To me, the issue here is not about assigning culpability or “playing the numbers.” The two actors here are Mother Nature and human beings. The former has been alternately warming and cooling the earth for eons. We’ve only been here for a while, but our presence does seem to have accelerated the pace of change. There’s no way to express that as a percentage of guilt, but the scientific evidence is pretty clear that CO production from human activity is doing something. So in my mind, I look at addressing climate change as a risk management activity (or, more personally, as a reflexive response to the hint of guilt). Since we can’t quite tease out if global warming is our fault or not, best assume that it is, and fix what we can.
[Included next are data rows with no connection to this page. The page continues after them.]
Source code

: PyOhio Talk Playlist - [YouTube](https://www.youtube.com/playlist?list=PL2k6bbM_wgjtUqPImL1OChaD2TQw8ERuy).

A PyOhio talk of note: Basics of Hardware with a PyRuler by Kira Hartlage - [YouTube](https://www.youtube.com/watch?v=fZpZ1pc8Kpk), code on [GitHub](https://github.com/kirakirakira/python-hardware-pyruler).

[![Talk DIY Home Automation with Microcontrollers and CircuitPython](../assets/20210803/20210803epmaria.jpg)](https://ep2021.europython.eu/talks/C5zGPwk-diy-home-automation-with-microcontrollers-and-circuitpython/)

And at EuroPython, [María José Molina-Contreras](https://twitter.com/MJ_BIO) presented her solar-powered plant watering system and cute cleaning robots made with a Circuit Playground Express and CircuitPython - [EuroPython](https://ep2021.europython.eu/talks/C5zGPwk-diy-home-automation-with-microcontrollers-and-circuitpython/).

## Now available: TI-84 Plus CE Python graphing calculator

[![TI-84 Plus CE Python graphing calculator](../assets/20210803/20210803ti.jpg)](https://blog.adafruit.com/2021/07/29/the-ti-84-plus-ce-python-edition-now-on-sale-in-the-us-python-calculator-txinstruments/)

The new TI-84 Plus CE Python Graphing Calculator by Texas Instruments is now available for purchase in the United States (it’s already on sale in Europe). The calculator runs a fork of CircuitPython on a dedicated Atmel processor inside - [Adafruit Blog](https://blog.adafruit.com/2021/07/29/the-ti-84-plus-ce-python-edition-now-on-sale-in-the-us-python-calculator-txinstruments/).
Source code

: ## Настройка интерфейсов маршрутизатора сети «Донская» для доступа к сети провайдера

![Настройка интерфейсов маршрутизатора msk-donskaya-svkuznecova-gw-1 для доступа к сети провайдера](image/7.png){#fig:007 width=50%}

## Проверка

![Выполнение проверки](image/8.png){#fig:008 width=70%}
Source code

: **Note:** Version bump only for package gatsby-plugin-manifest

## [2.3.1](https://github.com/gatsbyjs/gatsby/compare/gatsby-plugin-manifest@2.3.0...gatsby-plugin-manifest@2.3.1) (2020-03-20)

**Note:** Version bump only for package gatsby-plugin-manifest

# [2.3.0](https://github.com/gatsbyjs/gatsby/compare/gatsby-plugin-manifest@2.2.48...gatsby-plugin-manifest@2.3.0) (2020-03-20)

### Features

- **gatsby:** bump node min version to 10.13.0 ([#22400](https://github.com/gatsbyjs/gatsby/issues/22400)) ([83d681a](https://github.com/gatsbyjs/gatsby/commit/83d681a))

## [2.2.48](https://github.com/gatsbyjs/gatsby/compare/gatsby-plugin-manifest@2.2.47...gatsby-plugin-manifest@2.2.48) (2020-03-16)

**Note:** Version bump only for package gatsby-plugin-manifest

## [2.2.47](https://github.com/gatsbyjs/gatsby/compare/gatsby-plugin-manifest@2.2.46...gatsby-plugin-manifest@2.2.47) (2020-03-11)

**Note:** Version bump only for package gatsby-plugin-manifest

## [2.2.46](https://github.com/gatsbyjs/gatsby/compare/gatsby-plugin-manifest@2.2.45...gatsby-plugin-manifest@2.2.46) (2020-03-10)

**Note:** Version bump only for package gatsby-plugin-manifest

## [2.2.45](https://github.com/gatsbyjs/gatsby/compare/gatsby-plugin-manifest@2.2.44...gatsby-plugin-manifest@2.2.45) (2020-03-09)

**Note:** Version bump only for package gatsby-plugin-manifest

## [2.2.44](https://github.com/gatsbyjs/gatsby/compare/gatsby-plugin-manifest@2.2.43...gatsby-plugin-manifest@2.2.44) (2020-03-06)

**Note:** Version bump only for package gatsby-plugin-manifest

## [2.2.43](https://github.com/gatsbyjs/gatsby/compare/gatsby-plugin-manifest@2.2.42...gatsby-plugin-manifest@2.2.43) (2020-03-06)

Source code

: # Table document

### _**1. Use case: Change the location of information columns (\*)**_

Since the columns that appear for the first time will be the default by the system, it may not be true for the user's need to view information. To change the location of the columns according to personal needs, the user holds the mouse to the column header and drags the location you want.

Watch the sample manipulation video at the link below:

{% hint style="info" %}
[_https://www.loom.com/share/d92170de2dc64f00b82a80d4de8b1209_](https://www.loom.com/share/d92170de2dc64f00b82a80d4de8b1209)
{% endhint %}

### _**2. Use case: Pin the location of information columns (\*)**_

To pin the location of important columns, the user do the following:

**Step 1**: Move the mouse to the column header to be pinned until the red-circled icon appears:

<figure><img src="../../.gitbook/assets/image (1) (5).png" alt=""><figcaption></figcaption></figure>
That being said, I do believe that all of us need to do our part. The wisp of air from the wings of a butterfly can affect events half a world away. (Okay, I don’t actually believe that, even if the butterfly in question was actually Mothra, but I can’t avoid the clich ). So while I would tell you to change the light bulbs in the station to the compact fluorescent kind, and to not idle your rig for more than 30 seconds at a time and to purchase hybrid vehicles, it’s not simply because it’s the good and right thing to do. I’m asking you to do it to make life easier for the two or three or more generations of EMS and emergency care providers who come after us. With the aging population, they’re already going to have their hands full carting you and me back and forth from the nursing home. Don’t make them transport us for heatstroke as well.